As we have had occasion to observe in the past, “[i]t is important to recognize the difference between disposing of a case on a 12(b)(6) motion and resolving the case later in the proceedings, for example by summary judgment.” Chance v. Armstrong, 143 F.3d 698, 701 (2d Cir.1998). Moreover, a plaintiff may allege facts suggestive enough to warrant discovery, even where those facts alone would not establish a cause of action for defamation. See Stukuls v. New York, 42 N.Y.2d 272, 397 N.Y.S.2d 740, 746, 366 N.E.2d 829 (1977) (finding that while plaintiff's allegations did not yet clearly demonstrate viable cause of action for defamation or defeat qualified privilege, “it cannot be said in advance of discovery that [plaintiff] will not be able to raise an issue of fact”).
Given these principles and the procedural posture of this case, the district court's dismissal of Boyd's complaint was improper. An employer cannot use the qualified privilege to prevent a defamed employee from using the litigation process to seek evidence of the employer's bad faith where the employer controlled all relevant information yet failed to consult it before making unfounded accusations. Having failed to avail itself of this exclusive information, Nationwide cannot avail itself of the qualified privilege.

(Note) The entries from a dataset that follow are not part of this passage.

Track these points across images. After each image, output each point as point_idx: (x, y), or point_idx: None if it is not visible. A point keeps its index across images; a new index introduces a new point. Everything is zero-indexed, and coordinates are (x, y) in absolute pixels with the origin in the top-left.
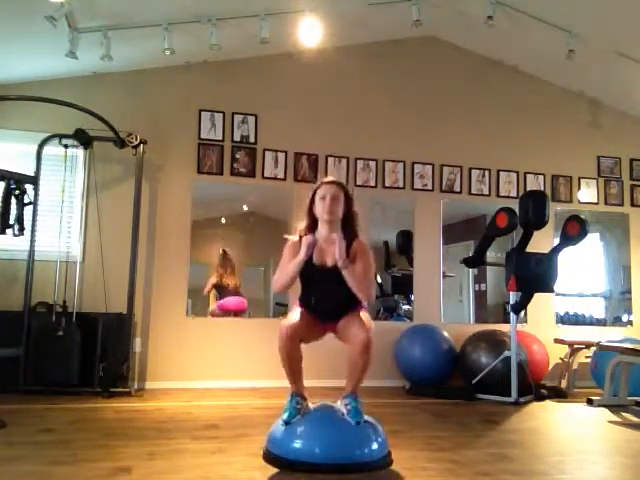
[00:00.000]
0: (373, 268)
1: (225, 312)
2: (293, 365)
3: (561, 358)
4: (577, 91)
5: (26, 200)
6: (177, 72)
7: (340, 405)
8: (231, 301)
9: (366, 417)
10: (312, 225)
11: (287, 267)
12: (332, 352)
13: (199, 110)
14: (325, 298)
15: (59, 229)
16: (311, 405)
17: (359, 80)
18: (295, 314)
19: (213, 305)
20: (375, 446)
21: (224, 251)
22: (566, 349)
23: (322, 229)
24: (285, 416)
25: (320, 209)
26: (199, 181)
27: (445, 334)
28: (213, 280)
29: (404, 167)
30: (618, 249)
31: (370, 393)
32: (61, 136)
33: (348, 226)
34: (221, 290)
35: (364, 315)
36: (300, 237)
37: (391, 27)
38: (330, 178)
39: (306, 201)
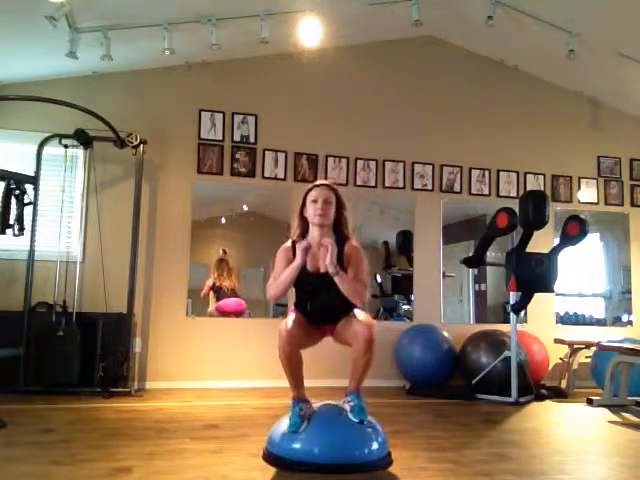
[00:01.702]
0: (366, 271)
1: (223, 314)
2: (294, 370)
3: (561, 358)
4: (577, 91)
5: (26, 200)
6: (177, 72)
7: (343, 403)
8: (229, 303)
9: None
10: (304, 228)
11: (281, 275)
12: (332, 352)
13: (199, 110)
14: (320, 303)
15: (59, 229)
16: (314, 404)
17: (359, 80)
18: (291, 320)
19: (212, 306)
20: (375, 446)
21: (224, 251)
22: (566, 349)
23: (314, 232)
24: (291, 427)
25: (311, 212)
26: (199, 181)
27: (445, 334)
28: (209, 282)
29: (404, 167)
30: (618, 249)
31: (370, 393)
32: (61, 136)
33: (340, 229)
34: (219, 292)
35: (362, 313)
36: (293, 242)
37: (391, 27)
38: (321, 181)
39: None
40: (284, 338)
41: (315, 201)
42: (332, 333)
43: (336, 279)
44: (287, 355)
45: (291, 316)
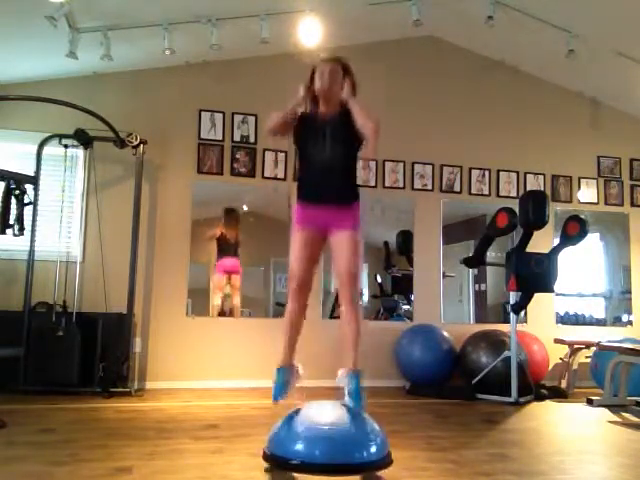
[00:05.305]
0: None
1: (222, 273)
2: (294, 324)
3: (561, 358)
4: (577, 91)
5: (26, 200)
6: (177, 72)
7: (341, 379)
8: (227, 262)
9: (366, 416)
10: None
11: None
12: (332, 352)
13: (199, 110)
14: (323, 158)
15: (59, 229)
16: (301, 370)
17: (359, 80)
18: (294, 245)
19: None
20: (375, 446)
21: (230, 209)
22: (566, 349)
23: (322, 106)
24: (275, 397)
25: (318, 85)
26: (199, 181)
27: (445, 334)
28: (217, 232)
29: (404, 167)
30: (618, 249)
31: (370, 393)
32: (61, 136)
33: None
34: (222, 245)
35: (356, 240)
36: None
37: (391, 27)
38: (333, 56)
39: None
40: (295, 280)
41: (322, 74)
42: (331, 234)
43: (350, 102)
44: (295, 302)
45: (294, 238)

Our holding today is narrow, mindful of the need to protect the ability of citizens to complain to the police but also mindful of the cost that irresponsible and defamatory statements impose on individuals. The judgment of the district court is reversed.
1. The allegation does not appear in Boyd's complaint but was nonetheless considered by the district court after Boyd moved for leave to replead.
2. Allegations of malice are not ordinarily part of the plaintiff's initial pleading burden. See Yowe v. New Hampshire Ins. Co., 14 A.D.2d 633, 218 N.Y.S.2d 198 (3d Dept 1961). But cf. New York Times Co. v. Sullivan, 376 U.S. 254, 283, 84 S.Ct. 710, 11 L.Ed.2d 686 (1964) (holding that plaintiffs who are public figures must prove actual malice). Boyd argued during the hearing in district court that the privilege applied but that Nationwide abused it. For the purposes of this appeal, we assume without deciding that the district court properly considered plaintiff's allegations of malice on a Rule 12(b)(6) motion.